While bitemporal hemianopsia is the classic presentation, the pattern of vision loss can vary depending on the specific location of the compression. If the tumor presses unevenly on the chiasm, it may initially cause a defect in only one eye or affect only the superior (upper) part of the temporal visual field. If the tumor grows to press on one optic nerve before reaching the chiasm, it can cause unilateral vision loss, meaning the loss of sight is limited to a single eye.
Confirming the Diagnosis of Vision Impairment
Confirming a pituitary tumor’s impact on sight requires specialized eye examinations and advanced brain imaging. The initial step involves a detailed assessment of the visual fields, performed using a test called perimetry. This test maps the patient’s entire field of vision to determine the location and extent of any blind spots or defects.

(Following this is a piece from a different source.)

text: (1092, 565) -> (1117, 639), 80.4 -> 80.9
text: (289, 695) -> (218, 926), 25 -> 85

Perimetry helps clinicians detect subtle areas of vision loss, particularly those in the peripheral field. Automated and kinetic perimetry are useful for mapping the full boundaries of the visual field, aiding in the detection of the peripheral deficits characteristic of chiasmal compression. These objective tests provide measurable documentation of the damage, which is used to monitor the effectiveness of treatment.
Brain imaging uses magnetic resonance imaging (MRI), which is the standard for visualizing the tumor. MRI provides detailed images that clearly show the size of the pituitary adenoma and its exact relationship to the optic chiasm. MRI confirms the physical compression and helps determine the best course of action.

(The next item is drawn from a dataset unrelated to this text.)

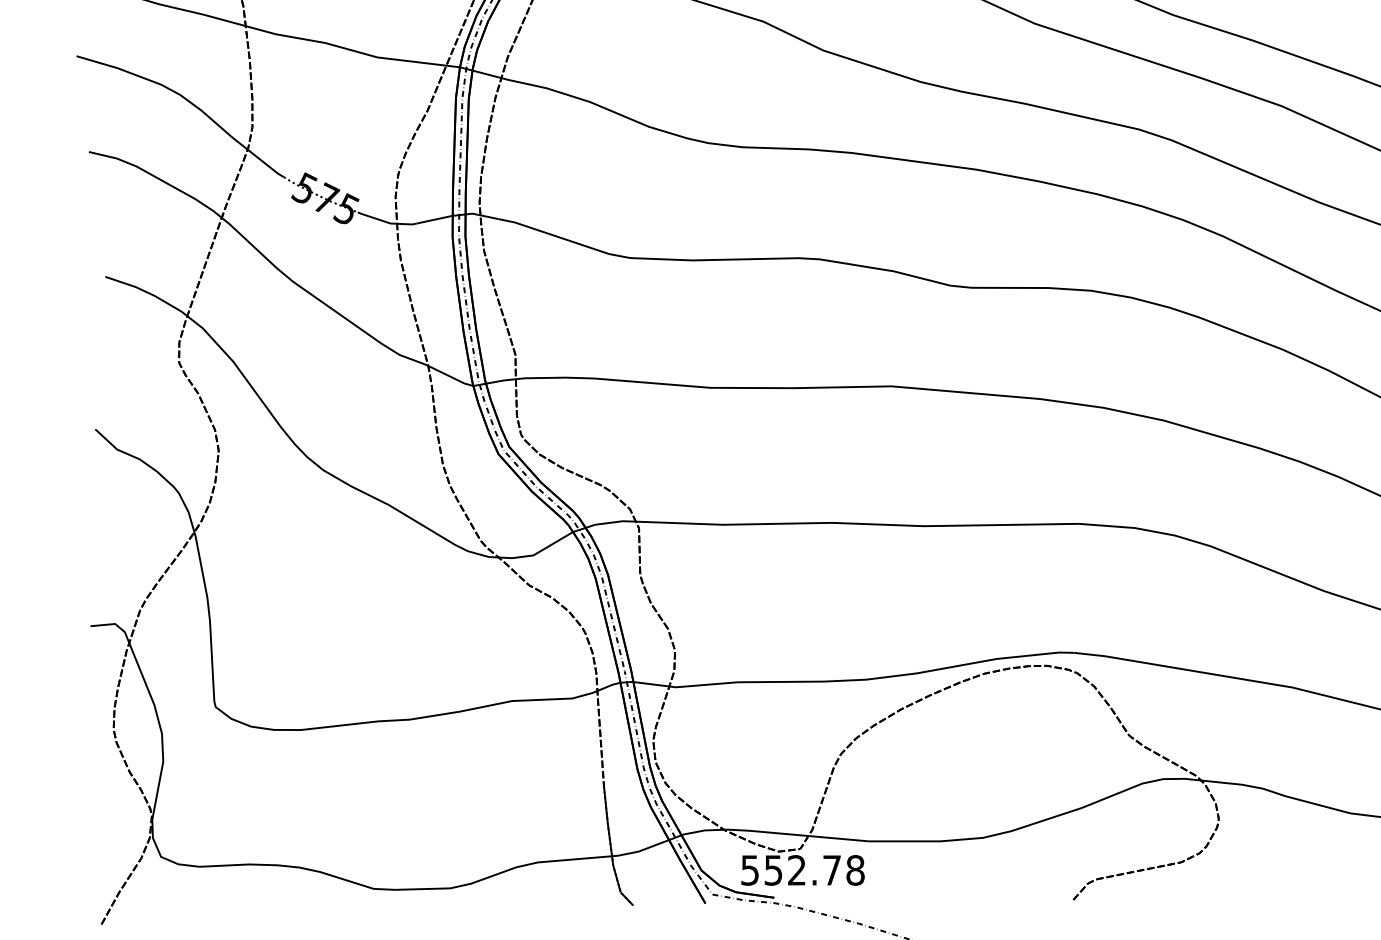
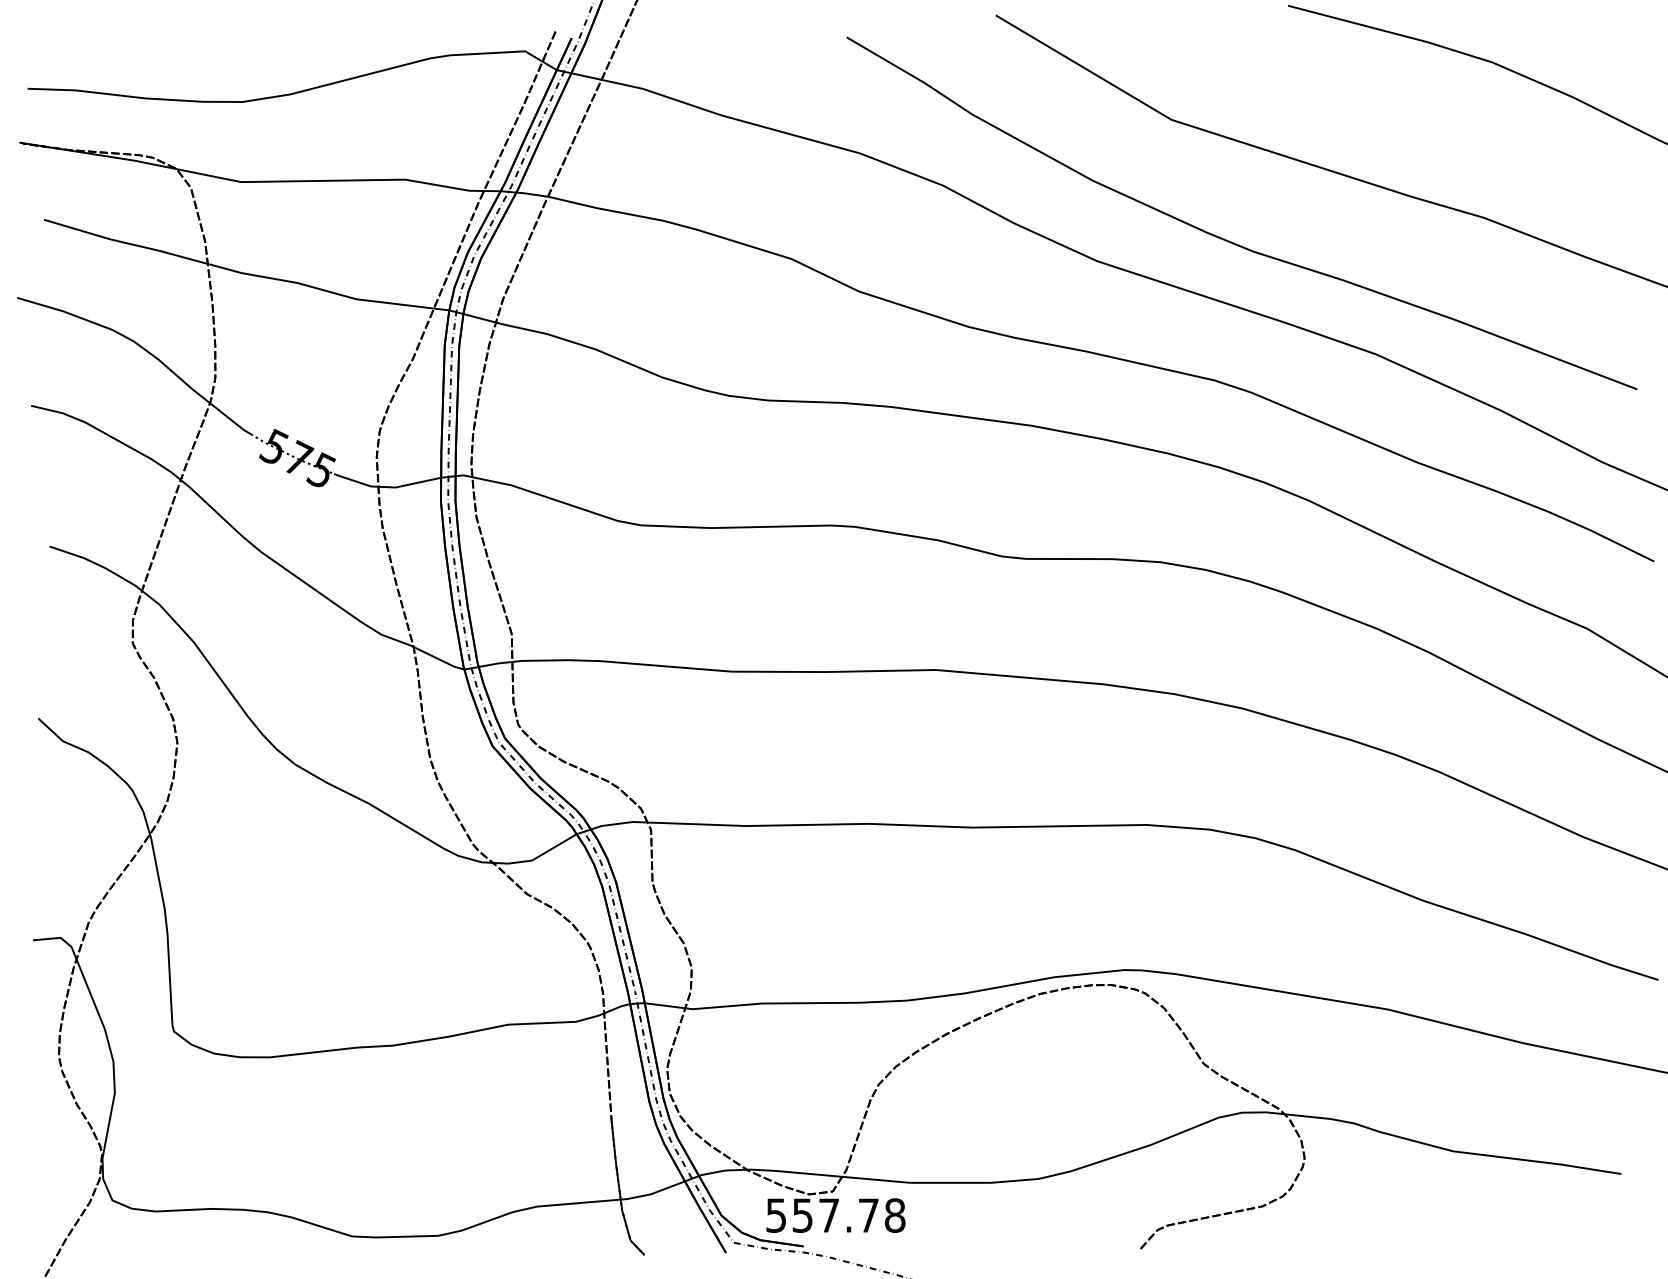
text: (796, 870) -> (828, 1215), 552.78 -> 557.78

Resolving Vision Issues Through Treatment
The goal of treating a pituitary tumor that affects vision is to relieve the pressure on the optic chiasm. For most large pituitary tumors, surgical removal is the most direct way to achieve this, often using transsphenoidal surgery. This minimally invasive procedure accesses the tumor through the nasal cavity and sphenoid sinus, allowing the surgeon to remove the mass and decompress the chiasm.
Surgical decompression leads to improvement in visual function for patients, with studies reporting improved visual acuity or visual fields in 75% to 80% of cases. The duration of vision loss before surgery can influence the outcome, as long-standing compression may lead to irreversible damage to the nerve fibers. However, even patients with severe preoperative defects often experience improvement after the pressure is removed.
For a prolactin-secreting tumor (prolactinoma), medical management is often the first-line treatment. Medications called dopamine agonists, such as cabergoline or bromocriptine, can effectively shrink the tumor size. This shrinkage reduces pressure on the optic chiasm, which can rapidly resolve visual field defects and restore visual acuity, often making surgery unnecessary. Radiation therapy is reserved for cases where surgery is incomplete or when the tumor is resistant to medical treatment.